In [1]:
from transformers import Wav2Vec2FeatureExtractor, Wav2Vec2CTCTokenizer, Wav2Vec2Processor, Wav2Vec2ForCTC
import torch
from scipy.io import wavfile
import os
import torch
from jiwer import wer, cer
from scipy.io import wavfile
from scipy.signal import resample_poly

In [2]:
model = Wav2Vec2ForCTC.from_pretrained("../savedModel")
processor = Wav2Vec2Processor.from_pretrained("../savedModel")

In [12]:
# Directory paths
audio_dir = "../dataset_experiment/audio"
text_dir = "../dataset_experiment/text"

# Function to load text labels
def load_text_labels(text_dir):
    labels = {}
    for filename in os.listdir(text_dir):
        if filename.endswith(".txt"):
            with open(os.path.join(text_dir, filename), "r") as f:
                labels[filename.replace(".txt", "")] = f.read().strip()
    return labels

# Load ground truth text labels
text_labels = load_text_labels(text_dir)

# Lists to store predictions and ground truth
predictions = []
ground_truths = []

# Process each audio file in the directory
for audio_file in os.listdir(audio_dir):
    if audio_file.endswith(".wav"):
        file_id = audio_file.replace(".wav", "")
        
        # Read audio file
        sampling_rate, audio = wavfile.read(os.path.join(audio_dir, audio_file))
        
        # Preprocess audio
        input_values = processor(audio, sampling_rate=16000, return_tensors="pt").input_values
        input_values = input_values.float()
        
        # Move to GPU if available
        if torch.cuda.is_available():
            input_values = input_values.to("cuda")
            model.to("cuda")
        
        # Perform inference
        with torch.no_grad():
            logits = model(input_values).logits
        
        # Decode predictions
        predicted_ids = torch.argmax(logits, dim=-1)
        transcription = processor.batch_decode(predicted_ids)[0]
        predictions.append(transcription)
        
        # Get ground truth
        if file_id in text_labels:
            ground_truths.append(text_labels[file_id])

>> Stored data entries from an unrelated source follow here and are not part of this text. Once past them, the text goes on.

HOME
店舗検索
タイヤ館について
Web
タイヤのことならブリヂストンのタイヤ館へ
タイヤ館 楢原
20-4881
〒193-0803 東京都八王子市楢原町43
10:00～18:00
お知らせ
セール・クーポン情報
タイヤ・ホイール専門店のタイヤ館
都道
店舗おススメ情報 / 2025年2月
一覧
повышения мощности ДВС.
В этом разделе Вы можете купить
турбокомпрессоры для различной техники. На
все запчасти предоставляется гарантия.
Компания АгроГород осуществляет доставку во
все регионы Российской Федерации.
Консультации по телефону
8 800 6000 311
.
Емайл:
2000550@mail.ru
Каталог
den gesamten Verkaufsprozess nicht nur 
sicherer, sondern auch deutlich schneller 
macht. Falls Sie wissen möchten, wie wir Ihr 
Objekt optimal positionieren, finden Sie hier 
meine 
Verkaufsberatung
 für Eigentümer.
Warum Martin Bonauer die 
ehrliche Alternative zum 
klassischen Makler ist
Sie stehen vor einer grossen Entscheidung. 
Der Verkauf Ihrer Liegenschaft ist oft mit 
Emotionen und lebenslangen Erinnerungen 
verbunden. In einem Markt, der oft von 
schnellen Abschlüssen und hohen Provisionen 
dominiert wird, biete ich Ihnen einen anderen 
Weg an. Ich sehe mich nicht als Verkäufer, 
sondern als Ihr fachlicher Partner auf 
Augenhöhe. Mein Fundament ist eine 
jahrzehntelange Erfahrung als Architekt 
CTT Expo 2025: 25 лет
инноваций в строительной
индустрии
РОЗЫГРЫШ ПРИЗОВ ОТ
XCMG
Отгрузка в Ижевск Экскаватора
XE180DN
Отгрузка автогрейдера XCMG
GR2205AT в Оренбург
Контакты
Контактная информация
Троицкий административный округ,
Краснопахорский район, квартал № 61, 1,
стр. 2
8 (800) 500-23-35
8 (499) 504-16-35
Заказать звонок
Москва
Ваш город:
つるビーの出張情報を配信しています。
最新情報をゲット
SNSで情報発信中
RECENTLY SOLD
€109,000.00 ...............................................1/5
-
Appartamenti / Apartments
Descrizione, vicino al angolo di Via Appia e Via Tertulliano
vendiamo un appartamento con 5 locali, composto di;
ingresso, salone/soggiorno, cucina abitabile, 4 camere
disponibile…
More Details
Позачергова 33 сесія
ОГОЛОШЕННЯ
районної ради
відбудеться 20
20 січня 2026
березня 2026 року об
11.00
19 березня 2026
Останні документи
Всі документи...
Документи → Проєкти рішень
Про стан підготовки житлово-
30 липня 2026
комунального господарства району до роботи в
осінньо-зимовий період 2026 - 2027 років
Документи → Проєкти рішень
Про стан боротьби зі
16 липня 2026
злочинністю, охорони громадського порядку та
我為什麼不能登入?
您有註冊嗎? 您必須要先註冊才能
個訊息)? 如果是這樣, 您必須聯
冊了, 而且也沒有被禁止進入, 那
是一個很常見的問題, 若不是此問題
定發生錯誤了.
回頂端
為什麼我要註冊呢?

            # Display results
            print(f"File ID: {file_id} (CER: {cer(text_labels[file_id], transcription)}, WER: {wer(text_labels[file_id], transcription)})")
            print(f"    Predicted: {transcription}")
            print(f"    Ground Truth: {text_labels[file_id]}\n")
        else:
            print(f"Warning: No label found for {file_id}. Skipping.")

# Calculate CER and WER
cer_score = cer(ground_truths, predictions)
wer_score = wer(ground_truths, predictions)

# Display results
print("\nEvaluation Results:")
print(f"Overall Character Error Rate (CER): {cer_score}")
print(f"Overall Word Error Rate (WER): {wer_score}")

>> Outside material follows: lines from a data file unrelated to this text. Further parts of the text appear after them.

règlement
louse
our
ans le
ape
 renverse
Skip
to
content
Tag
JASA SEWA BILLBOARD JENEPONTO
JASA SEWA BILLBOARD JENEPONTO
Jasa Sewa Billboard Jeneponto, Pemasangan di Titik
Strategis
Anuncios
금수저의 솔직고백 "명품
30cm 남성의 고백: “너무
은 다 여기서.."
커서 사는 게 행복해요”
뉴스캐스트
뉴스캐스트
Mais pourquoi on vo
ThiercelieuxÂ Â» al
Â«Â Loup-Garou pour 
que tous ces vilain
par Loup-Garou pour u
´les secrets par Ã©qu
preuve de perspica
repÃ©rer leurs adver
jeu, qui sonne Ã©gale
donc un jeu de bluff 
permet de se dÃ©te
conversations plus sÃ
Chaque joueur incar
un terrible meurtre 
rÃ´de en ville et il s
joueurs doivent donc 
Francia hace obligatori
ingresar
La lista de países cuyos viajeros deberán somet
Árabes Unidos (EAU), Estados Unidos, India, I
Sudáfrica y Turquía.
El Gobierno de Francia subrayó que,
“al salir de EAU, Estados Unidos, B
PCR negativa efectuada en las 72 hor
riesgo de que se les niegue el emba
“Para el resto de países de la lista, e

File ID: Faris_1 (CER: 0.16666666666666666, WER: 0.6666666666666666)
    Predicted: saiya orang pantung
    Ground Truth: saya orang bandung

File ID: Faris_2 (CER: 0.16666666666666666, WER: 0.6666666666666666)
    Predicted: iya sudah ngantu
    Ground Truth: saya sudah ngantuk

File ID: Faris_3 (CER: 0.1111111111111111, WER: 0.3333333333333333)
    Predicted: pari sedang lapar
    Ground Truth: faris sedang lapar

File ID: Faris_4 (CER: 0.23809523809523808, WER: 1.0)
    Predicted: sa iya sedang perjaran jalu andi kutapandung
    Ground Truth: saya sedang berjalan jalan di kota bandung

File ID: Jason_1 (CER: 0.5, WER: 2.0)
    Predicted: a ku si ya
    Ground Truth: aku siap

File ID: Jason_2 (CER: 0.125, WER: 0.6666666666666666)
    Predicted: aku u sing nubes
    Ground Truth: aku pusing nubes

File ID: Jason_3 (CER: 0.16666666666666666, WER: 0.5)
    Predicted: didu ena kali ya
    Ground Truth: tidur enak kali ya

File ID: Louis_1 (CER: 0.16666666666666666, WER: 1.0)
    Predict